Your assignment ::
Please copy every line from the following entries in which the word "mobile" appears.

Stored entries:

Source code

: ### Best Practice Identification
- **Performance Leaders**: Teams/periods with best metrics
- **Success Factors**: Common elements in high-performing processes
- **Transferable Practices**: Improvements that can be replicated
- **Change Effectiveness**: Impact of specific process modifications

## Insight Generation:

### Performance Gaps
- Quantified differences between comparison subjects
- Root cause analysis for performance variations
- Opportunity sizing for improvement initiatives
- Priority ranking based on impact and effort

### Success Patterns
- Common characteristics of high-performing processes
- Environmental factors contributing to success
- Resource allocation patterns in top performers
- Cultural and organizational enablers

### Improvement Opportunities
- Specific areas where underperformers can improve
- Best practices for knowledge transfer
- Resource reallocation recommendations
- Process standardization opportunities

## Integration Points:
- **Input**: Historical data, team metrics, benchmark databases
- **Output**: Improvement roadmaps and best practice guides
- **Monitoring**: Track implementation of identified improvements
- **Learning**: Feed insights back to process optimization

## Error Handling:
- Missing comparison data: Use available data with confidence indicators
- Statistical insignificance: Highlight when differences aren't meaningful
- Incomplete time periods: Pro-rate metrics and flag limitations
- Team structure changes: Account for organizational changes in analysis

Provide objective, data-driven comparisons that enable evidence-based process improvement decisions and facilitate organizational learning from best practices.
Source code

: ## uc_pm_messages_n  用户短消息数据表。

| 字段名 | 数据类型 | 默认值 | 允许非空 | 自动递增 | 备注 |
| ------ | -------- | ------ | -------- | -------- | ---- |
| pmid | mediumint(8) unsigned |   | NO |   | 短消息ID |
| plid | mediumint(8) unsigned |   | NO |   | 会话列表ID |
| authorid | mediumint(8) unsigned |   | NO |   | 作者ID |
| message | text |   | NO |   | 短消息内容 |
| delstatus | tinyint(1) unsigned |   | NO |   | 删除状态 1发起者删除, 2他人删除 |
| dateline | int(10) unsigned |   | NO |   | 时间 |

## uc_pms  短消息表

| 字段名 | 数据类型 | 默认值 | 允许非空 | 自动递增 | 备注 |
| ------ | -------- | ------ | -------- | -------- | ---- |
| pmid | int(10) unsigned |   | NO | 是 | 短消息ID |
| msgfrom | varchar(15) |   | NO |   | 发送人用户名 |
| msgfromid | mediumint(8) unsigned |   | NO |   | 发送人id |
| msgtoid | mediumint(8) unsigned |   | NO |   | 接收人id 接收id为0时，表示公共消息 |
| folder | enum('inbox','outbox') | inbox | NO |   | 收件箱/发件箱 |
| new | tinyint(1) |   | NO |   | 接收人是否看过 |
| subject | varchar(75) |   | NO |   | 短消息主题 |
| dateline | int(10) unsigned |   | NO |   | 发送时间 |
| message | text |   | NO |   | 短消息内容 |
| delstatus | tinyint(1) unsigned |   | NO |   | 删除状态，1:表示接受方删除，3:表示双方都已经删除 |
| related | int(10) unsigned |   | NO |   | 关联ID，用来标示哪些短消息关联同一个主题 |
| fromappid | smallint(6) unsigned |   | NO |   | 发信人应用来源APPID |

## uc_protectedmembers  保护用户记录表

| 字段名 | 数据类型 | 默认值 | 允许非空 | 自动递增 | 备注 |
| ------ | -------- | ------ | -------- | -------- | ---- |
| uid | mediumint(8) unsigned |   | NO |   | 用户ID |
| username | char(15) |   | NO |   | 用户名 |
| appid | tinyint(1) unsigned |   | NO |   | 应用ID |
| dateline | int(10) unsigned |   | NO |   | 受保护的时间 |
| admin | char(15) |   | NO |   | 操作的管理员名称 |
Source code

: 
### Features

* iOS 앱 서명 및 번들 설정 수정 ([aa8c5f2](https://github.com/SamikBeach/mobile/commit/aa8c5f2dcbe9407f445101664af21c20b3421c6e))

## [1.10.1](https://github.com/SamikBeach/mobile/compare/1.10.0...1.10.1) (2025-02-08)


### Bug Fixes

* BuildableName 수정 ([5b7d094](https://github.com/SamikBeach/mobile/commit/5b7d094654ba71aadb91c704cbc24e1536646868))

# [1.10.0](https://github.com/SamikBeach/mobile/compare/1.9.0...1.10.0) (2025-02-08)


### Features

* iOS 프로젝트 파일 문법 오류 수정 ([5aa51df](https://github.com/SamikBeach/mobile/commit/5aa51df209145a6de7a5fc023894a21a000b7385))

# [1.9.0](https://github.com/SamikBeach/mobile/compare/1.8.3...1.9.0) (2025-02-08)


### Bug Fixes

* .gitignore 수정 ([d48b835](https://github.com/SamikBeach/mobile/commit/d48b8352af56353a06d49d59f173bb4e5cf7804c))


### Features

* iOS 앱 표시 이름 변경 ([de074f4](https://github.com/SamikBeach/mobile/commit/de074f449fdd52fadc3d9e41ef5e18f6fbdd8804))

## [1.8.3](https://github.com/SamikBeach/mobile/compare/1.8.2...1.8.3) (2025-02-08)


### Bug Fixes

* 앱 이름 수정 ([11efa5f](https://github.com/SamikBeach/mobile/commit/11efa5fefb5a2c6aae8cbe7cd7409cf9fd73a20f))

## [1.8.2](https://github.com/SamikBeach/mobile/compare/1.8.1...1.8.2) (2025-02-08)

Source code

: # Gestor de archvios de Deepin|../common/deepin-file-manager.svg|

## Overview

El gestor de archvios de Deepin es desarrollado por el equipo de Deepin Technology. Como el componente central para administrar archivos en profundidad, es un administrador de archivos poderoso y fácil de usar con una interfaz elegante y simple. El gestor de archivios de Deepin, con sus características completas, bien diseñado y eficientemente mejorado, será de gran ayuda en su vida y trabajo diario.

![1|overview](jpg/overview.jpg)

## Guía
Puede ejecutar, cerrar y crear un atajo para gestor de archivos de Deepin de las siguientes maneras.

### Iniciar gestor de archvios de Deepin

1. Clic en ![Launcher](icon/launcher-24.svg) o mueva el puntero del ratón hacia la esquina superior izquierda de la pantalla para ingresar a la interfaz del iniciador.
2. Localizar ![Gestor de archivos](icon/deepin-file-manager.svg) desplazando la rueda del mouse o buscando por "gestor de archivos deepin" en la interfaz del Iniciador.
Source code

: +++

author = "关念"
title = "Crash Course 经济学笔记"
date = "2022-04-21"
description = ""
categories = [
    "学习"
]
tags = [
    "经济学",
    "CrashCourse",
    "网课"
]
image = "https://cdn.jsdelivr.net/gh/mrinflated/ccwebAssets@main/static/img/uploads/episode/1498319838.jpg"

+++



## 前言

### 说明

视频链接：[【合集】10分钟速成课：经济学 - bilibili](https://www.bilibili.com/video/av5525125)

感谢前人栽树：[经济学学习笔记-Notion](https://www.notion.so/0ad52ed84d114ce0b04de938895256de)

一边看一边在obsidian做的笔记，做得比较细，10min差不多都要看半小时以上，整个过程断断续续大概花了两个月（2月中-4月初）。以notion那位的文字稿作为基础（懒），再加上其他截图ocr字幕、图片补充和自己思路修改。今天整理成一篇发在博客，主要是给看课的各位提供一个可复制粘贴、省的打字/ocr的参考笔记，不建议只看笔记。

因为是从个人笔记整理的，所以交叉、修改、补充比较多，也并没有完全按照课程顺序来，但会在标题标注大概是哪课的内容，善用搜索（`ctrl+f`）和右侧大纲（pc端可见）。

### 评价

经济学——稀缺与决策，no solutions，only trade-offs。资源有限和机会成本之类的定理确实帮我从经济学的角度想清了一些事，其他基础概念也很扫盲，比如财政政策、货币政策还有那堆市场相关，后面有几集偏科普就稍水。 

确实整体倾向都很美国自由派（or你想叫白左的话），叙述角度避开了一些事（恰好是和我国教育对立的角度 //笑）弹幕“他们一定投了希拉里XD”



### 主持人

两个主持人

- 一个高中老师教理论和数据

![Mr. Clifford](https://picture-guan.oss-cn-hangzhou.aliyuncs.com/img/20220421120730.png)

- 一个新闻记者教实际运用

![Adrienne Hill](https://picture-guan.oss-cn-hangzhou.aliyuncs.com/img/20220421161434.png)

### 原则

The answer ::
* iOS 앱 서명 및 번들 설정 수정 ([aa8c5f2](https://github.com/SamikBeach/mobile/commit/aa8c5f2dcbe9407f445101664af21c20b3421c6e))
## [1.10.1](https://github.com/SamikBeach/mobile/compare/1.10.0...1.10.1) (2025-02-08)
* BuildableName 수정 ([5b7d094](https://github.com/SamikBeach/mobile/commit/5b7d094654ba71aadb91c704cbc24e1536646868))
# [1.10.0](https://github.com/SamikBeach/mobile/compare/1.9.0...1.10.0) (2025-02-08)
* iOS 프로젝트 파일 문법 오류 수정 ([5aa51df](https://github.com/SamikBeach/mobile/commit/5aa51df209145a6de7a5fc023894a21a000b7385))
# [1.9.0](https://github.com/SamikBeach/mobile/compare/1.8.3...1.9.0) (2025-02-08)
* .gitignore 수정 ([d48b835](https://github.com/SamikBeach/mobile/commit/d48b8352af56353a06d49d59f173bb4e5cf7804c))
* iOS 앱 표시 이름 변경 ([de074f4](https://github.com/SamikBeach/mobile/commit/de074f449fdd52fadc3d9e41ef5e18f6fbdd8804))
## [1.8.3](https://github.com/SamikBeach/mobile/compare/1.8.2...1.8.3) (2025-02-08)
* 앱 이름 수정 ([11efa5f](https://github.com/SamikBeach/mobile/commit/11efa5fefb5a2c6aae8cbe7cd7409cf9fd73a20f))
## [1.8.2](https://github.com/SamikBeach/mobile/compare/1.8.1...1.8.2) (2025-02-08)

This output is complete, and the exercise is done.